Eighteen countries have flags of red, white and blue. Planning dishes that include these patriotic colors is not only a fun way to celebrate those countries and their contributions to our world, but also nutritional! Whether you’re celebrating the Fourth of July, the Queen’s birthday, Australia Day or the celebrations of other countries, enjoy knowing that preparing your national colors will do your body good.

REDS

  • Strawberries
    A good source of Vitamin C and fiber, these little gems are a heart healthy food. They also rank in the top 20 of antioxidants. Super in salads or cakes, they’re also a good stand-alone snack food.

  • Red Bell Peppers
    These awesome veggies are as shy in bad things as they are abundant in the good. With no fat, no sodium, no cholesterol, they’re high in Vitamins A and C and a super antioxidant. Stir fry them to add to your favorite dish or serve them raw with a low-fat dip for the perfect potato-chip replacement.

  • Tomatoes
    Tomatoes are full of a thing called lycopenes, which fight cancer. Cooking them actually increases the levels of lycopine in them, which is a plus if you’re making your own spaghetti sauce. Or try cooked tomatoes and sautéed bell peppers in a dish of piping hot macaroni (no cheese) for a delicious and nutritious lunch.

    WHITES

  • Mushrooms
    Mushrooms (at least close to white!) are the only source of Vitamin D in the produce section of your grocery store. Vitamin D aids in calcium absorption, which is important for strong bones. Bites of the little fungi also give you Vitamin B (a source of energy and an asset in breaking proteins, fats and carbohydrates). They also provide some of the lesser known nutrients you’ll need every day, such as riboflavin, niacin and pantothenic acid. Add mushrooms to salads or main dishes for a boost of interest and nutrition.

  • Garlic
    Garlic has a long history of medical use. Current studies show that the bulb is good for boosting immune systems, heart health and reducing your risk of some cancers. It’s also a good deterrent to biting insects! Use it in almost anything – there’s even a garlic ice cream! (Find the recipe online.)

  • White Onion
    White onions are full of organosuflur compounds, which fight inflammation, helping reduce the effects of both arthritis and asthma. A single cup of white onion contains enough chromium to help regulate blood sugar and reduce diabetes symptoms, almost 1/3 of the daily recommended dose of fiber and a noticeable amount of Vitamin C. It is low in calories and also contains copper, folate, manganese, potassium, phosphorous and vitamin B6. Its health benefits are most powerful when the vegetable is served raw in a salad or main dish, although cooked onions are great.


    BLUEs

  • Blueberries
    Called the ‘superfruit’, blueberries contain phytonutrients and Vitamin C. They contain a powerful antioxidant that decreases the risk of cancer and has been linked to reduced tumor growth. They also can slow memory loss that is due to aging and can reduce the risk of UTIs. Blueberries are wonderful eaten alone, or cooked in a cobbler. They’re also super on ice cream! (Probably not garlic …)

  • Purple Grapes
    Grapes are full of antioxidants and the skin contains the nutrient resveratrol. This has been linked to reduction of risks for both heart disease and cancer. Besides that, they’re awesome served with French vanilla cream cheese!

  • Plums
    Another high antioxidant food, plums protect the heart and brain. They are more powerful than blueberries, fat-free and low in calories. They’re a great source of Vitamin C. Eat them cold or slice them and bake them into a white cake.

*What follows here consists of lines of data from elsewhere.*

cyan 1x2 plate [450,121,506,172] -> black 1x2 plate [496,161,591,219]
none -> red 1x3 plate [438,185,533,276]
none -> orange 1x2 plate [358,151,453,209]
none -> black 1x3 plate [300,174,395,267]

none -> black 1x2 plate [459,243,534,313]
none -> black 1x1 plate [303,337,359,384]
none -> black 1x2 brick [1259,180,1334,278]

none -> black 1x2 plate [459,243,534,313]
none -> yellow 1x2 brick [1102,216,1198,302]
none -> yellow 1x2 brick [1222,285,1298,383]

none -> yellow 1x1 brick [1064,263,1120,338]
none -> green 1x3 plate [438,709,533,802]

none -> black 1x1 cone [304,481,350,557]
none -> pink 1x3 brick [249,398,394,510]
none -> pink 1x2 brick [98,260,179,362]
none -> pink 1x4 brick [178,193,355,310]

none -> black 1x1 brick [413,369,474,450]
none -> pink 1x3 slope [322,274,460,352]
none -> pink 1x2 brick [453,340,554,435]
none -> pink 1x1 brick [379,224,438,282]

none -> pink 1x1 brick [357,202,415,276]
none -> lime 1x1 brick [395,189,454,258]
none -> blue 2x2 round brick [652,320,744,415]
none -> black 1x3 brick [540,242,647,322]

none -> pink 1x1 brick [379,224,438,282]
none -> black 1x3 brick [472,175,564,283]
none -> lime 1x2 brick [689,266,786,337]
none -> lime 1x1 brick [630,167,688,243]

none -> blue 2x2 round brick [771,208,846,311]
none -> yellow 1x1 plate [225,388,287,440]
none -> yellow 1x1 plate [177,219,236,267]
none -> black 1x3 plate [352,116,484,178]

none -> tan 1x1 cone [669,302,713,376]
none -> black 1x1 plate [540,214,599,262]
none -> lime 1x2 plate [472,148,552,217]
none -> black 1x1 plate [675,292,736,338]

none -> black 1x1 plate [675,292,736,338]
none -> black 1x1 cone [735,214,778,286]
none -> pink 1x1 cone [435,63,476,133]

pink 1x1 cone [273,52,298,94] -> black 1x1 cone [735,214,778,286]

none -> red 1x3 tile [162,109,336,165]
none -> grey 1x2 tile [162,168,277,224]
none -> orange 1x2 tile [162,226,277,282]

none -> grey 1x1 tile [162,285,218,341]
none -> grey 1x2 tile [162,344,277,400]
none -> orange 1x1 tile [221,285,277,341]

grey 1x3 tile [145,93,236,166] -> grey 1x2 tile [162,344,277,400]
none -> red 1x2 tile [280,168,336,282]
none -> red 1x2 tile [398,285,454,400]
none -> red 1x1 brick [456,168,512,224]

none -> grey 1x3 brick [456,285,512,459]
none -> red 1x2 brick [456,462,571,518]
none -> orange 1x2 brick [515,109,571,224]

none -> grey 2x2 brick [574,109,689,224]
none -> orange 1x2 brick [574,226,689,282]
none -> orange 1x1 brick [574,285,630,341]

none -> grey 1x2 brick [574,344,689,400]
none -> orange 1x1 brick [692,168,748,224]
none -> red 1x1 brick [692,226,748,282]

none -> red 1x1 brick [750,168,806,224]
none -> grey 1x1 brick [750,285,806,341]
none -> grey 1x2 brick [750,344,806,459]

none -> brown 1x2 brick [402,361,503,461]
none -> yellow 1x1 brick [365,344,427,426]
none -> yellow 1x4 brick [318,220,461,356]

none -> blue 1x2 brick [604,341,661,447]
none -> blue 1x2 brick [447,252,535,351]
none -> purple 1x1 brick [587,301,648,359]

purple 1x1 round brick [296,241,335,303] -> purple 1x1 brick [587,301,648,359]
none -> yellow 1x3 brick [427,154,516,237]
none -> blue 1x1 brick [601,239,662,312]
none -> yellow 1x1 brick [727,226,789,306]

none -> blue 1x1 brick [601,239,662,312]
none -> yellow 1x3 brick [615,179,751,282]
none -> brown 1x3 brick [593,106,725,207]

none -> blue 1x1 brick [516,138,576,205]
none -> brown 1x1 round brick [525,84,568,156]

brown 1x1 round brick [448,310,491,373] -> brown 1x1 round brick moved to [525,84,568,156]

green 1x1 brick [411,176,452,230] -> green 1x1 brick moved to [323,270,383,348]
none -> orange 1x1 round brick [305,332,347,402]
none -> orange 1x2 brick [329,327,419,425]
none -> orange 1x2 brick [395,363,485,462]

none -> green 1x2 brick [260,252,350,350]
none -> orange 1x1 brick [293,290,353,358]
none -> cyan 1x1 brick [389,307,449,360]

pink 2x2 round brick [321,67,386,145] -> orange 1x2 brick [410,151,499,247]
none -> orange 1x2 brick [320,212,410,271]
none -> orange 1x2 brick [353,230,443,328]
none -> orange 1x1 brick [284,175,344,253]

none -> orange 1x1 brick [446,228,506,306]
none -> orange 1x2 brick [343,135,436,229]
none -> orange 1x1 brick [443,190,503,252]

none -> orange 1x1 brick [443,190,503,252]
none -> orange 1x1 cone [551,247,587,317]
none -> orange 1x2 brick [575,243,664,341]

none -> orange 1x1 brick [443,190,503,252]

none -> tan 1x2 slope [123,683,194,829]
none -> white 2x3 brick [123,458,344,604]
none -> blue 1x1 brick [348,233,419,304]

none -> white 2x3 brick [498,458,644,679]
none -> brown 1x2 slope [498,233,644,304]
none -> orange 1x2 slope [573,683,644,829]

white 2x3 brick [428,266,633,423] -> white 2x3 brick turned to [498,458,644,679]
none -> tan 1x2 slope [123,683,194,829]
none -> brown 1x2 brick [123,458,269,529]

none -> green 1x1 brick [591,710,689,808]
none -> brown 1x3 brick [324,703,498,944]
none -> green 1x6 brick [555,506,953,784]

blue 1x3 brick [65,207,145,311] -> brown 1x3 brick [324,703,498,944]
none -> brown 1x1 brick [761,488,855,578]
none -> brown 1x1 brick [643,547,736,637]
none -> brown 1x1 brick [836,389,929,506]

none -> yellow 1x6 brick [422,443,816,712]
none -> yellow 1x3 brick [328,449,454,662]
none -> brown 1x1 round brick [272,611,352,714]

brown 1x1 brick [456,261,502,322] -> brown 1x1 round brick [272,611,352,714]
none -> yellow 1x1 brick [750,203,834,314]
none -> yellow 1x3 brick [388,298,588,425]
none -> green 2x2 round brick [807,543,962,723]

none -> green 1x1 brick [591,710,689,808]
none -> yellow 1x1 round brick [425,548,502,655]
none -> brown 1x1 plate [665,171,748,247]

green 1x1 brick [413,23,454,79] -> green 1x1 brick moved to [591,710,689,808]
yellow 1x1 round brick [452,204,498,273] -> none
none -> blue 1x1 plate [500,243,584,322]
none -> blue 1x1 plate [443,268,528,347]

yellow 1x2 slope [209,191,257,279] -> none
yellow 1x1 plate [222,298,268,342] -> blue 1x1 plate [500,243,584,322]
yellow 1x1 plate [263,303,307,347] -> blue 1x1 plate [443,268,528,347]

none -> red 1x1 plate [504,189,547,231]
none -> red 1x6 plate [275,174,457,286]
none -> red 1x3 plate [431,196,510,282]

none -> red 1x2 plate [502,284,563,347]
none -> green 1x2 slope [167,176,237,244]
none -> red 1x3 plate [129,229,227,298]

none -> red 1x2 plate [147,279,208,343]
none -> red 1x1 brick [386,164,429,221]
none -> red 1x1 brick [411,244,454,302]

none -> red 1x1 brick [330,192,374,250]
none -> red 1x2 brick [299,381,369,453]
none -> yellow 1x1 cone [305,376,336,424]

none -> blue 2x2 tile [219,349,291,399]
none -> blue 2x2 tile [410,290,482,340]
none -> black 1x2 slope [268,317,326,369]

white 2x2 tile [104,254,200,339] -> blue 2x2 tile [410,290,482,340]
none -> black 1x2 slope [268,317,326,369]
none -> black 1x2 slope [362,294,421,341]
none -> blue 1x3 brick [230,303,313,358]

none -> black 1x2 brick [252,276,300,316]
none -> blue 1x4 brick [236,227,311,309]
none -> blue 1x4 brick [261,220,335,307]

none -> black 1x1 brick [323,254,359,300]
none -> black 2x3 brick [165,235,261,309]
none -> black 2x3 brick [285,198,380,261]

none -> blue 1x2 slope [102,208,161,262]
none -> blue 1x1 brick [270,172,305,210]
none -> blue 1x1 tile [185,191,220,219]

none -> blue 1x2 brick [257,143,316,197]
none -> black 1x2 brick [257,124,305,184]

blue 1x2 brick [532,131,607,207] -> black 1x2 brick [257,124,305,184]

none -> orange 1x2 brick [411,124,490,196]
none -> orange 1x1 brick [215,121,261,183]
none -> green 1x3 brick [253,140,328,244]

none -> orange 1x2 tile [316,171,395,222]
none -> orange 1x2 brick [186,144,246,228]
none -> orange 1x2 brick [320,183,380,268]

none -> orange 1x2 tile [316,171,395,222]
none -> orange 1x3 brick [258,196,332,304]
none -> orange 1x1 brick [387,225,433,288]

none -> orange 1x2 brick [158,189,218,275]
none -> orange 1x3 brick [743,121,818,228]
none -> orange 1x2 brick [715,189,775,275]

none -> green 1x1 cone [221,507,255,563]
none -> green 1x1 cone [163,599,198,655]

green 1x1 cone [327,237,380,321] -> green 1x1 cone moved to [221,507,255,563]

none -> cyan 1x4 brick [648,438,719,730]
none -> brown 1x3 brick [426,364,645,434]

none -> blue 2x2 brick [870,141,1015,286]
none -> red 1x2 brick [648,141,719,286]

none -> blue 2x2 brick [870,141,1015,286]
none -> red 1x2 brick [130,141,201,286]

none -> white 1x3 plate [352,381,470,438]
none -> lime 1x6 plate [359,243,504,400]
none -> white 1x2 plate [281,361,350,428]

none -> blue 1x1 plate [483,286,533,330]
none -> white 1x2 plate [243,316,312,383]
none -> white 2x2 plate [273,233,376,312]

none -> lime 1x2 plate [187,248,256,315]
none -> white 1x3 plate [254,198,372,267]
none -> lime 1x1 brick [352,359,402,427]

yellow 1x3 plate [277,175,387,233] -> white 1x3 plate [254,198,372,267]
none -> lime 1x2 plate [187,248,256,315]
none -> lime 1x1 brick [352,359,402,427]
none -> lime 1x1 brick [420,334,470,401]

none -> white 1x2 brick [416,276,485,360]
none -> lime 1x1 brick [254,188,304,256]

  • Eggplants get their pigment from a falconoid called anthocyanin. This aids in cancer prevention, heart disease and memory loss reduction and inflammation reduction. It can replace meat in meals and is great baked in the oven with seasonings and mozzarella cheese.

    Enjoy eating red, white and blue, knowing that you’re doing your patriotic duty – to your body!